Öğretmen rencide ediliyor
Velilerin birçoğunun çocuğu ile ilgilenmediğine dikkat çekilen raporda, şu bilgilere yer veriliyor:
“Veliler çocuğu için yapılan eğitici bir ikazı bile büyüterek okullara gelip öğretmene saygısızlık hatta hakaret edebiliyor. Ve bu yaptığını dışarıda bir kahramanlık gibi anlatabiliyor. Veli okul müdürüne milli eğitim müdürüne veya Vali ye veya Alo 147’ye şikayet ettiğinde müfettiş hemen tahkikat yapıyor.

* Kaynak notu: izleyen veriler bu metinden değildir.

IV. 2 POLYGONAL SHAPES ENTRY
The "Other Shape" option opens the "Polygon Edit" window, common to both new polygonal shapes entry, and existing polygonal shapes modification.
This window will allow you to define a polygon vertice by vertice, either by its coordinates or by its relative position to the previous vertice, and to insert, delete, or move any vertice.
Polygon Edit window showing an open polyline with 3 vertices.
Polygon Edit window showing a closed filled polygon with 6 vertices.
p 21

Öğretmen rencide ediliyor. Öğretmen haklı çıksa dahi veli ve öğrencinin yaptığı şikayet kendine kalıyor. Öğrenci ve velinin bütün bu anlattıklarımızı yapmaya hakları vardır. Fakat öğretmenin yasal hiçbir hakları yoktur. Savunmaları da yoktur. Bunun için öğretmenleri koruyan yasal hakların olması zorunludur. Eğer yasal hakları olmazsa öğretmene haklı haksız saldırılar devam edilecektir. Rehber öğretmenlerimize davranış bozukluğu gösteren öğrencilerin bu davranışların sebebi olarak veliyi gösteriyorlar”

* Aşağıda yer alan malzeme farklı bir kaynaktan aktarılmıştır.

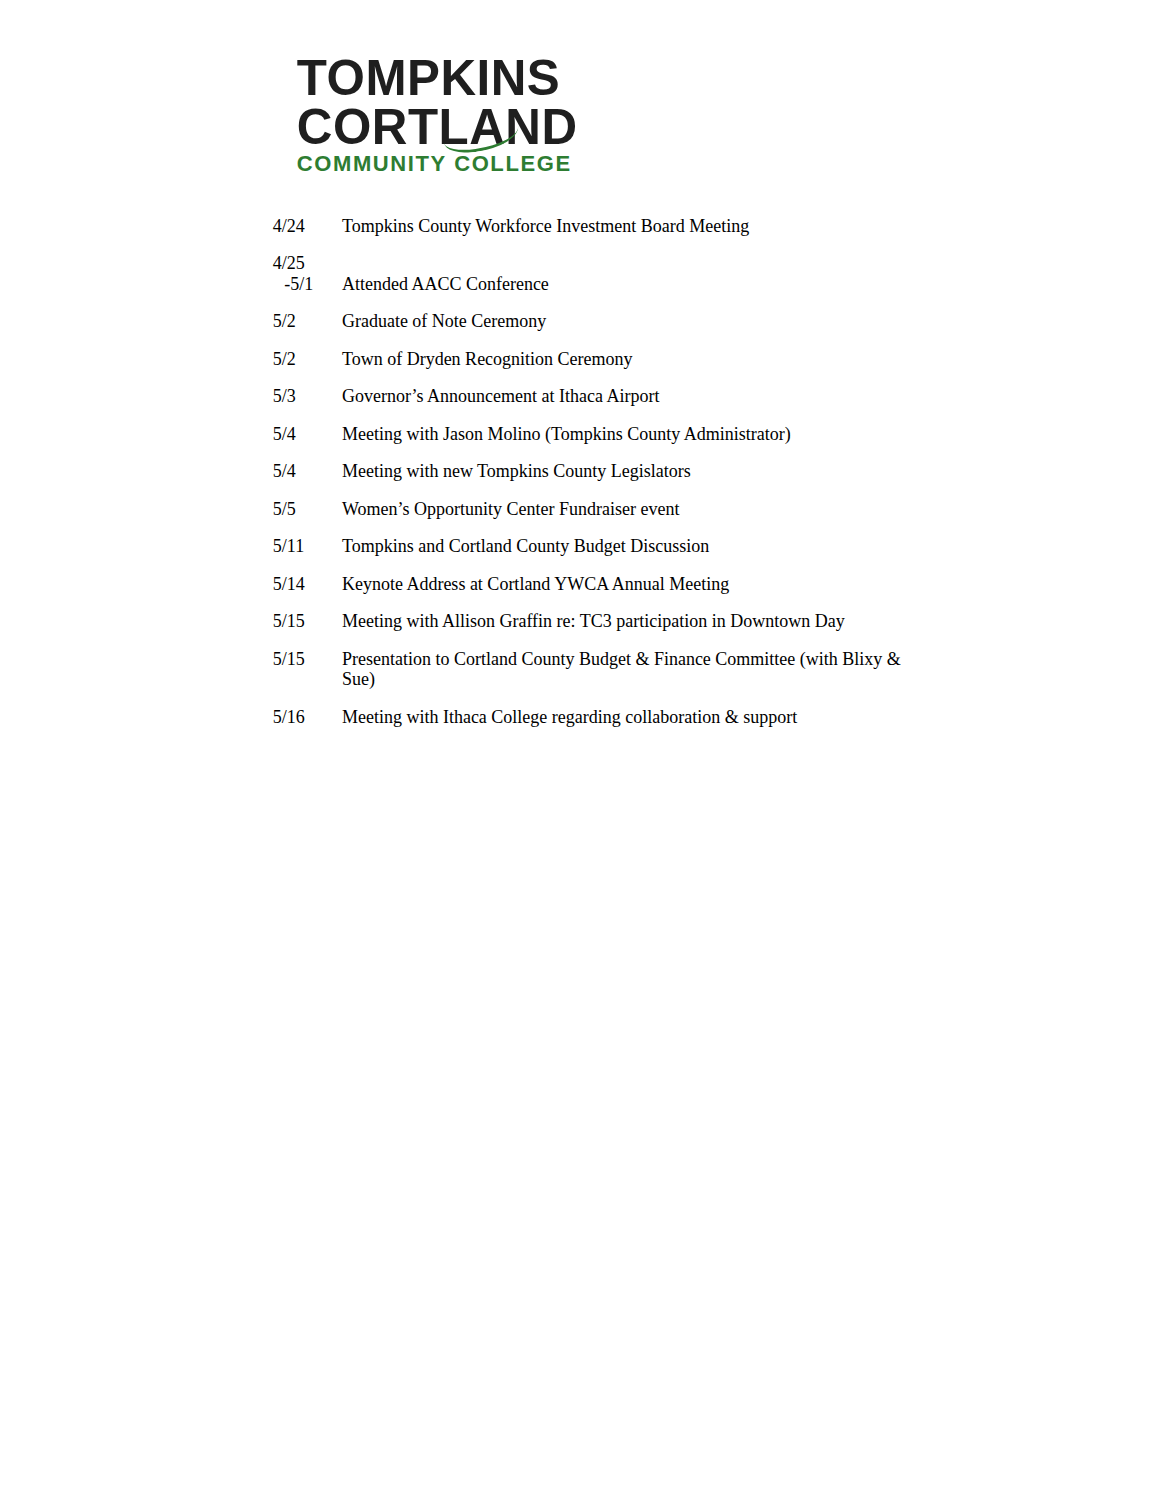TOMPKINS
CORTLAND
COMMUNITY COLLEGE
| 4/24 | Tompkins County Workforce Investment Board Meeting |
| 4/25 | |
| -5/1 | Attended AACC Conference |
| 5/2 | Graduate of Note Ceremony |
| 5/2 | Town of Dryden Recognition Ceremony |
| 5/3 | Governor’s Announcement at Ithaca Airport |
| 5/4 | Meeting with Jason Molino (Tompkins County Administrator) |
| 5/4 | Meeting with new Tompkins County Legislators |
| 5/5 | Women’s Opportunity Center Fundraiser event |
| 5/11 | Tompkins and Cortland County Budget Discussion |
| 5/14 | Keynote Address at Cortland YWCA Annual Meeting |
| 5/15 | Meeting with Allison Graffin re: TC3 participation in Downtown Day |
| 5/15 | Presentation to Cortland County Budget & Finance Committee (with Blixy & Sue) |
| 5/16 | Meeting with Ithaca College regarding collaboration & support |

Raporun sonunda verilen komisyon değerlendirmesinde de şu tespitler yer aldı:
“Yaşanan olayların çoğunu iyi yetiştirilmiş bir öğretmen tarafından önlenebilir kanaatindeyiz. Bu yüzden öğretmen yetiştiren kurumların programlarını gözden geçirmeleri gerekiyor. Velilerimiz de çocuklarımızı yetiştiren öğretmenlerimize saygısızlık yapmamalı. Çok basit meselelerle öğretmeni rencide etmemeli. İnsanımız Peygamberimizin okuma yazma öğretme karşılığında esirleri bıraktığını unutmamalı, ilmin kapısı Hazreti Ali Efendimizin 'Bana bir harf öğretenin kırk yıl kölesi olurum' sözünün büyüklüğünü kavramalıdır. Öğretmenin atının nalından sıçrayan çamuru silmeyip saklayan bir ecdadın torunları olmaya layık bir şekilde öğretmene hürmet gösterilmeli. Veli eğitimi yapılmalı, bu eğitim okul idaresi ve rehber öğretmenler tarafından ayda bir okullarda okul aile kaynaşması adı altında olabilir. Sivil toplum kuruluşları konferans şeklinde verebilirler. Fabrikalar kendi işçi ve personeline bu konunun uzmanları getirilerek verilebilir. Yazılı basın bir köşesinde bir uzmanın kaleminden verebilir. Görsel basın ana baba çocuk yetiştirilmesi adı altında verebilir. Anne baba çocuğuna bir öğretmen değil yaşam tarzı ile davranışlarıyla örnek olmalı.”